For every line below, output the text exactly and leave out images.

(Beginning of Supplied information)

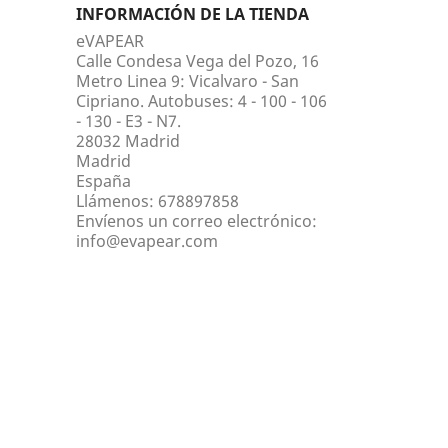
INFORMACIÓN DE LA TIENDA
eVAPEAR
Calle Condesa Vega del Pozo, 16
Metro Linea 9: Vicalvaro - San
Cipriano. Autobuses: 4 - 100 - 106
- 130 - E3 - N7.
28032 Madrid
Madrid
España
Llámenos:
678897858
Envíenos un correo electrónico:
info@evapear.com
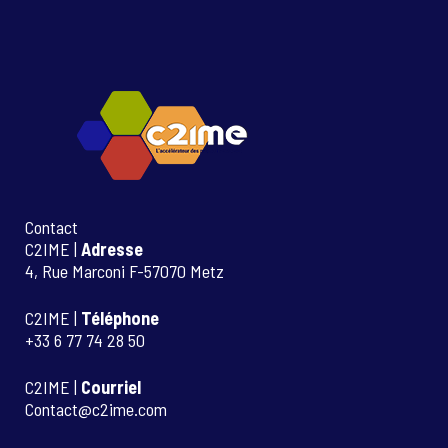
Contact
C2IME |
Adresse
4, Rue Marconi F-57070 Metz
C2IME |
Téléphone
+33 6 77 74 28 50
C2IME |
Courriel
Contact@c2ime.com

(End of Supplied information)

__Task solution__
INFORMACIÓN DE LA TIENDA
eVAPEAR
Calle Condesa Vega del Pozo, 16
Metro Linea 9: Vicalvaro - San
Cipriano. Autobuses: 4 - 100 - 106
- 130 - E3 - N7.
28032 Madrid
Madrid
España
Llámenos:
678897858
Envíenos un correo electrónico:
info@evapear.com
Contact
C2IME |
Adresse
4, Rue Marconi F-57070 Metz
C2IME |
Téléphone
+33 6 77 74 28 50
C2IME |
Courriel
Contact@c2ime.com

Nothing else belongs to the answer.